“Yeah man, I’m so excited to play Super Smash Bros. Melee!”
“Me too! This is going to be awesome.”
“Wait…who’s Marth? Or Roy? What?”
Super Smash Bros. Melee, of course, went on to be the best-selling game of the Gamecube, selling 7.07 million copies and thereby exposing those people to Fire Emblem. Marth and Roy were favorite characters for many, and two years later Nintendo decided to release the first Fire Emblem outside of Japan. A strategy RPG like the others before it, this game for the Gameboy Advance (to which I will refer as ‘Fire Emblem 7’ because it was not given a subtitle outside of Japan) was the seventh in the series, was received well, and to date is the highest selling Fire Emblem game to be released. I bought it on a whim—little did I know that I would put over 100 hours into that game or that I would become a huge fan of what is, truly, an under-appreciated gem of a game series.
Ten years after Fire Emblem 7 and four more global Fire Emblems later, Nintendo brought the 3DS title Fire Emblem: Awakening across the Pacific Ocean. The Fire Emblem series has never been a giant commercial success, and after the previous title for the DS failed to sail across the sea, some were skeptical of Awakening’s global release. Thankfully, Nintendo did so. It was a great decision for everyone involved because it is the best game in the series.
Yes—Fire Emblem: Awakening is the best Fire Emblem game ever.

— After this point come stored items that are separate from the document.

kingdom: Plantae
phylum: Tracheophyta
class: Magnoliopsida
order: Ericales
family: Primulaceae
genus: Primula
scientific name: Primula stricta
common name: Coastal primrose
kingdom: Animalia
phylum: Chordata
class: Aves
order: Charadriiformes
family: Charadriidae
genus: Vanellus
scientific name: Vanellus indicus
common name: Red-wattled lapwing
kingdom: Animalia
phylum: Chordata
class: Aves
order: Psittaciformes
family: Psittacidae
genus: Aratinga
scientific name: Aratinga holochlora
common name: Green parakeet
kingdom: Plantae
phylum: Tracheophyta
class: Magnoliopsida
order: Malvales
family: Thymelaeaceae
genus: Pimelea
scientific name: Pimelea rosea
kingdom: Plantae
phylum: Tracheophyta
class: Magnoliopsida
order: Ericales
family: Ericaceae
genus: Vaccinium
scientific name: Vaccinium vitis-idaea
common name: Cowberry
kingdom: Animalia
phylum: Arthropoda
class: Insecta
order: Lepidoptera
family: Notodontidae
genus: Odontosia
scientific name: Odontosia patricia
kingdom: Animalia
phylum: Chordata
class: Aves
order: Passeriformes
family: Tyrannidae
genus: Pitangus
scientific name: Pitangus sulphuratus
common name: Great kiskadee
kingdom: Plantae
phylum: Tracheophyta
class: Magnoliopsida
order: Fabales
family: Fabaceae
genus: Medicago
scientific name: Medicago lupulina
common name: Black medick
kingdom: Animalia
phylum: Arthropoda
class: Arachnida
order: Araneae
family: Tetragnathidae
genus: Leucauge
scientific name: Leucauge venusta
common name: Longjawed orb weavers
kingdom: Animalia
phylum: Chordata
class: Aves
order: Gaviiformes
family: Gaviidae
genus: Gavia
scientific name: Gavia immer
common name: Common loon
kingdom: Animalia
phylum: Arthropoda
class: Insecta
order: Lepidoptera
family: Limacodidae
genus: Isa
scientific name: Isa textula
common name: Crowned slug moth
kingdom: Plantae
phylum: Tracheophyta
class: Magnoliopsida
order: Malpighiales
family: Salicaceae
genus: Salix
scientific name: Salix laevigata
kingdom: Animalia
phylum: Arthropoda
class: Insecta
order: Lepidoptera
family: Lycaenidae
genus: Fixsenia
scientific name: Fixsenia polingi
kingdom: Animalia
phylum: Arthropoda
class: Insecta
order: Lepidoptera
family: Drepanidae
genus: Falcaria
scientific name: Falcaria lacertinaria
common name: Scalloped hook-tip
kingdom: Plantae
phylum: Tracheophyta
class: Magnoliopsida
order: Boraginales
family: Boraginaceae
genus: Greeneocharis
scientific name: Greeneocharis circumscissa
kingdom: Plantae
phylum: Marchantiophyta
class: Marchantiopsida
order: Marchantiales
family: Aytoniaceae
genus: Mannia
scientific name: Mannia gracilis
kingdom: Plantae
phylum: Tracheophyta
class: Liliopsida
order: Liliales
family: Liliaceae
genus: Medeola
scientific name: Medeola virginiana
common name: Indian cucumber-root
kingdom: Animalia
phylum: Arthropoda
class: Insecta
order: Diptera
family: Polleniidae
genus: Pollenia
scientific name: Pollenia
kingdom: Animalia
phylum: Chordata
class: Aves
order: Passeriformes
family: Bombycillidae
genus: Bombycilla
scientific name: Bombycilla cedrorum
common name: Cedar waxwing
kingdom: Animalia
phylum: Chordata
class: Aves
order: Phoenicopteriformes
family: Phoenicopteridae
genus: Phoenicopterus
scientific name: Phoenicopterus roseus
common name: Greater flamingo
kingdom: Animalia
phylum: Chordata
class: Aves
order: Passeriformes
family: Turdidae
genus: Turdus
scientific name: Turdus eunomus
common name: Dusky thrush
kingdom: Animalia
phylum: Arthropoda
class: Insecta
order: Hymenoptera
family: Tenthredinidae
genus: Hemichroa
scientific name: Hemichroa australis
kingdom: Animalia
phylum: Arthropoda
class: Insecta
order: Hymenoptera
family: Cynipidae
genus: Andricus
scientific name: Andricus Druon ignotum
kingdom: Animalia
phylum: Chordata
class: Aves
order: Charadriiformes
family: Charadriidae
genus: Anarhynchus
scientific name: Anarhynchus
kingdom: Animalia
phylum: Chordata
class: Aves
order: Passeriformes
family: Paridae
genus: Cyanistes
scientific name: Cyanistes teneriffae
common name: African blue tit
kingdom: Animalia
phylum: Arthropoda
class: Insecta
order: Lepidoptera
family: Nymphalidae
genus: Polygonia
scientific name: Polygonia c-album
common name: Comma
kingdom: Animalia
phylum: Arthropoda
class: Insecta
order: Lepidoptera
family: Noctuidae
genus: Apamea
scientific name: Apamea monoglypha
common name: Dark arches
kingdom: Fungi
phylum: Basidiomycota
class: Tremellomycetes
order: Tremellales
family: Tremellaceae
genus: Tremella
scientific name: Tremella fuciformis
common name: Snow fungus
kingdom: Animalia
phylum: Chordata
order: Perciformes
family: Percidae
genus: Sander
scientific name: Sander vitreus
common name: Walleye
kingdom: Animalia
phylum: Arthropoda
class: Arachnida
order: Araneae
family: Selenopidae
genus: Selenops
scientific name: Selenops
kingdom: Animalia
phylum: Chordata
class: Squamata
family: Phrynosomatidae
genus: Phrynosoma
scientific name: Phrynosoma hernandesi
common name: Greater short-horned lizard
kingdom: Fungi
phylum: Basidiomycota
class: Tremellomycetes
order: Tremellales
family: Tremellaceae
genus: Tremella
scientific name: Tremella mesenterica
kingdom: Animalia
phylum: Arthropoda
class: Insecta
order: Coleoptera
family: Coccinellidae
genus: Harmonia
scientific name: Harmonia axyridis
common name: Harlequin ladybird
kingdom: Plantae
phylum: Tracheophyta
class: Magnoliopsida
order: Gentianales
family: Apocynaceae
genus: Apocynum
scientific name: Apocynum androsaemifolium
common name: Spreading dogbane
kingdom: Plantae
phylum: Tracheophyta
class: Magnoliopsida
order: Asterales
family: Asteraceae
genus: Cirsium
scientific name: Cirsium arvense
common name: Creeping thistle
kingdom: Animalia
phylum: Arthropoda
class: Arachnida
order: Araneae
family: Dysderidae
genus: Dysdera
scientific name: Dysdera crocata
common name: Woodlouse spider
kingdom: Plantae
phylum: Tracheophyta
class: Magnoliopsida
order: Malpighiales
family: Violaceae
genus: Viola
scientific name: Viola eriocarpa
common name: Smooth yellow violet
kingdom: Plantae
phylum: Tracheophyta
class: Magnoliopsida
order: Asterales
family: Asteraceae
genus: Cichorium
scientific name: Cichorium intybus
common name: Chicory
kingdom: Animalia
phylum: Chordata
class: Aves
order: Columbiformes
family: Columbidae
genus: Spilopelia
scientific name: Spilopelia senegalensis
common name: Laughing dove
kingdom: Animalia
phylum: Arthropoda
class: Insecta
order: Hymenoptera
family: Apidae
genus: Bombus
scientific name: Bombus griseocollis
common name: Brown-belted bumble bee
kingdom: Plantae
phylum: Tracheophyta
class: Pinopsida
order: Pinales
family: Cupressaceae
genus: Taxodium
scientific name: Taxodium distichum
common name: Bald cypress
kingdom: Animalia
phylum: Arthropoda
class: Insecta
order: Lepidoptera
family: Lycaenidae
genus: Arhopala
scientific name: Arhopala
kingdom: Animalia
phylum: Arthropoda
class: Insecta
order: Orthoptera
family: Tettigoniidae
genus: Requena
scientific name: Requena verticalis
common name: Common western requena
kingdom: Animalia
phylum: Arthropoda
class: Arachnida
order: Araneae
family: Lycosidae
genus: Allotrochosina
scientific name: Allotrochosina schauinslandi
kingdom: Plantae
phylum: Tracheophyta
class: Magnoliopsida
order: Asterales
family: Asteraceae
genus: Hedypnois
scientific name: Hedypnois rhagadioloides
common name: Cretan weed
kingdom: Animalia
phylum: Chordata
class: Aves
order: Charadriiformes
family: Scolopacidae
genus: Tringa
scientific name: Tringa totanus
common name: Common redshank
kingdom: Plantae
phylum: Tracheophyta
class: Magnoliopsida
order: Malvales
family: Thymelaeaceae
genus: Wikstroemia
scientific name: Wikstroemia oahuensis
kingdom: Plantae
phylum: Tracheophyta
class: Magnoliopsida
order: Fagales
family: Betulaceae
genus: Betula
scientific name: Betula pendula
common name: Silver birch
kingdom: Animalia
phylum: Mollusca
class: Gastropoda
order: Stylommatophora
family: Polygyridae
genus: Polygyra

This is not a review. Reviews assign an arbitrary and biased number to something that can’t be quantified, and are meant for people who are knowledgeable about the subject. I wager that most of my readers haven’t played a Fire Emblem game (your loss), but the success of Awakening can be illuminated in a way that is applicable to art and entertainment of all kinds. So, why is Fire Emblem: Awakening successful?
For an RPG (role-playing game), story is central to the event. Fire Emblem: Awakening succeeds in its narrative. Therefore, Fire Emblem succeeds as an RPG. Obviously, the best story in the world can’t save something if it’s boring (paging 2001: A Space Odyssey), but a fun game isn’t everything in a story-centric game. Not only does Awakening have a stellar central campaign story featuring difficult dilemmas, but Awakening presents a depth that is rarely offered in games. Through a mechanic called the support system, you gain insight into the roster of characters you have recruited. Conversations between characters are unlocked after they achieve a certain relationship level (improved by fighting beside each other). You care about the battle much more when each character has a history and relationships with other characters. Without character, there is no true conflict or stress. If you don’t believe me, go play a game of Risk and try and care about your troops as more than tools to be used. You can’t, because all you care about is taking North America from the blue army. Those idiots.
Mechanics are different for every media. For books, mechanics are the functional use of language and syntax; for movies, mechanics are lighting, effects, staging, editing, and the like. For a game, mechanics is simply how the game works. For instance, in the earlier Fire Emblem games, weapon types (axes, swords, lances) functioned the same against all other weapon types. Eventually, the ‘weapon triangle’ was established, wherein swords>axes>lances>swords. Awakening implements mechanics, new and old, perfectly. There is not a mechanic out of place nor a mechanic that is unbalanced. Often an overlooked part of game design, good mechanics result in smooth gameplay. Bad mechanics result in Superman 64.
Sequels are tricky because they are inevitably compared to the source material. Introductions of new elements can sometimes make the sequel feel entirely different, while reliance upon previous elements will result in stagnation and boredom. Awakening’s prime success is that it is a perfect synthesis–it takes the best elements from previous games, polishes them, and presents them together in an unmistakably original game. It features marriages, children, and skills from FE4; multiple main characters from FE7; an open map, side battles, and optional promotions from FE8; transforming characters from FE9; the non-traditional class structure of FE10; re-classing from FE11; and a customizable player character from FE12. In any series, reusing concepts is normal and inevitable. However, using previously established concepts in a new way is rare. Furthermore, Awakening presents new ideas in the form of downloadable content, wireless bonuses, and a far deeper multiplayer.
If you have a Nintendo 3DS and have not played Fire Emblem: Awakening, do so. Awakening is a great game, a solid introduction to the series, and an example of a sequel done right. But it may take over your life. You have been warned.